Lined up outside of the right tackle as a seven-technique defensive end, Chris Jones shows off his athleticism, clubbing his arm over the lineman’s and beating him inside forcing the quarterback to throw the ball away.
He forces another throwaway here against Louisiana Tech from an edge rusher position, but this time he simultaneously bends the corner (a ridiculous feat for someone of Jones’ size) while using his hands to prevent the left tackle to get a grip on him.
Jones’ quickness and ability to fight off blocks with his hands allow him to set up shop in opponents’ pockets for stretches at a time during games. Here he toys with Texas A&M’s center before getting into the face of the passer.
Winning with Power
Finally, Chris Jones has the power and natural strength that allows him to flat out embarrass opponents with an overwhelming bullrush. When Jones uses good technique in his get off, staying low and shooting his arms into his opponent’s chest plate, there’s not many linemen that stand a chance.
Here, Jones just mauls LSU’s guard, generating so much power and momentum that he actually launches the lineman off his feet and backwards. I don’t imagine film day being fun for this poor soul.
Against Arkansas, Jones lines up in a two-point stance in the “A” gap as a blitzing inside linebacker. He’s already moving with a full head of steam when he makes contact with the Razorbacks’ lineman and it takes about one second before he’s on the ground.
Projecting a Role for Chris Jones with Buffalo Bills
Chris Jones is an impressive player that is just starting to come into his own as a player. He saw significant playing time since he was a true freshman so it took him a little while to grow into his body, but he seems to just be starting to hit his stride. Every time I watch Jones, I can’t help but think of Muhammad Wilkerson when I had my first exposure to him prior to the 2011 draft. I’m not suggesting that Jones will develop into the All-Pro talent that Wilkerson has, but the two are so similar—from their measurables and body types to their styles of play, as well as the aspects of their games that needed refinement at this point—that Rex Ryan is likely thinking the same thing.
Chris Jones has the size, athleticism and talent that allows him to play literally any position on the defensive line, which makes him even more valuable to a coach like Rex Ryan that will show an offense countless looks and fronts throughout a game.

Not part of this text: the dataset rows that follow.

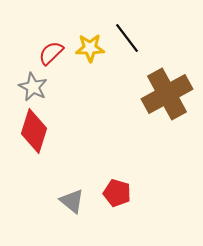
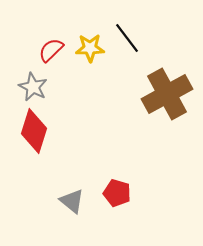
red semicircle: moved 3 px up
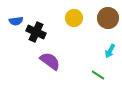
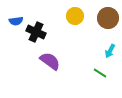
yellow circle: moved 1 px right, 2 px up
green line: moved 2 px right, 2 px up
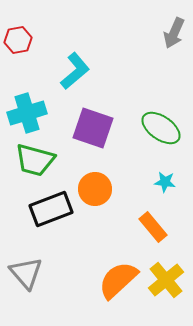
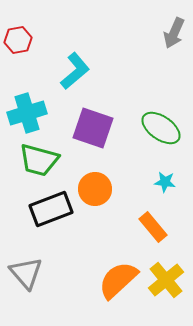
green trapezoid: moved 4 px right
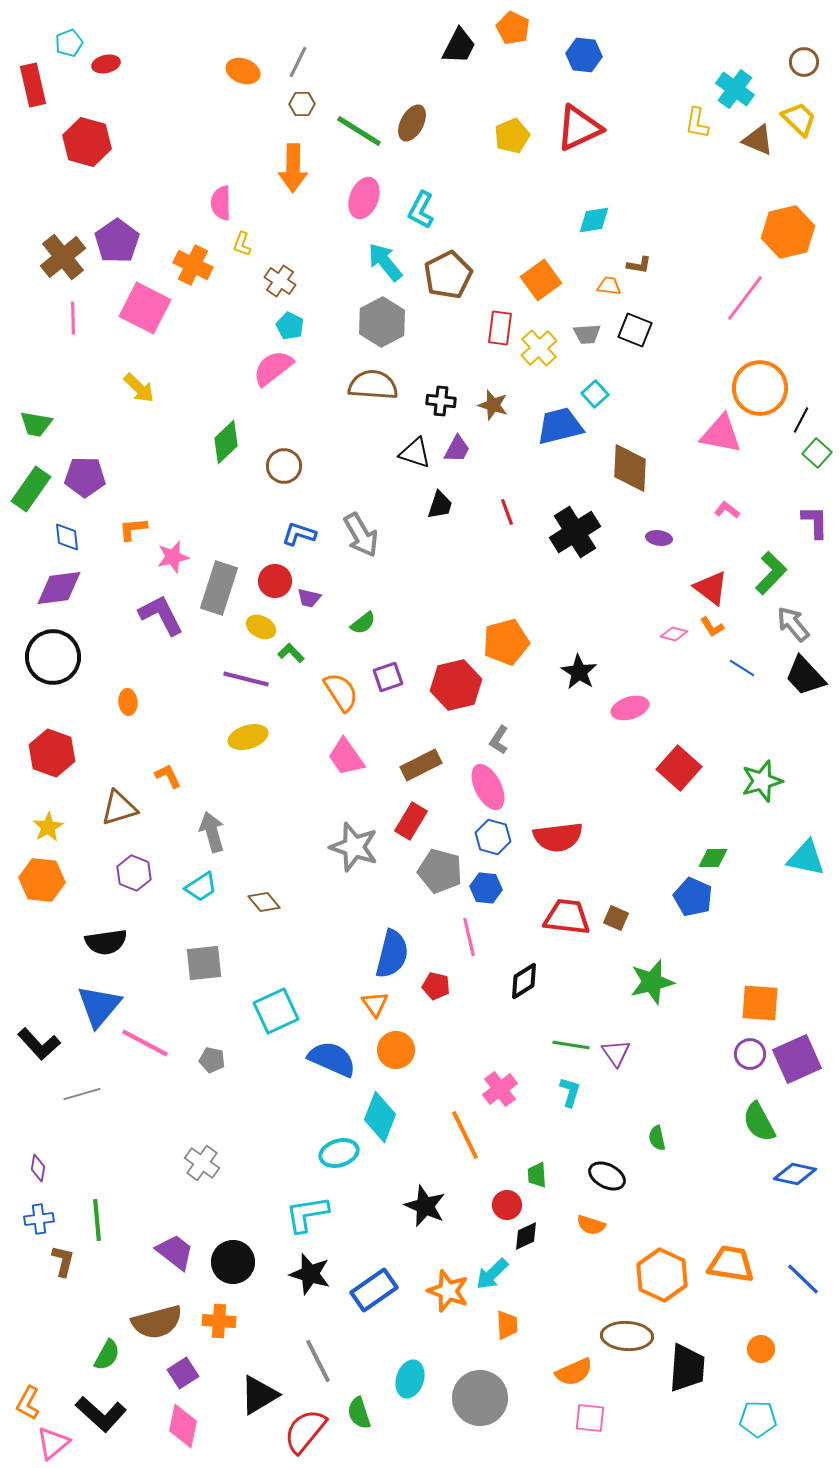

Jones has prototypical size of a five-technique defensive end, but he’s quick enough to kick down inside to a three-technique, and has enough strength to move even further down and play the nose. Having a player with the versatility Jones offers is too enticing to turn down, especially when you have an All-Pro nose tackle with a $100 million salary just waiting to be unleashed. Adding Jones would allow the Bills to be creative with how they use Marcell Dareus and Kyle Williams within the scheme and using the No. 19 overall pick in the 2016 NFL Draft on him should be a no-brainer.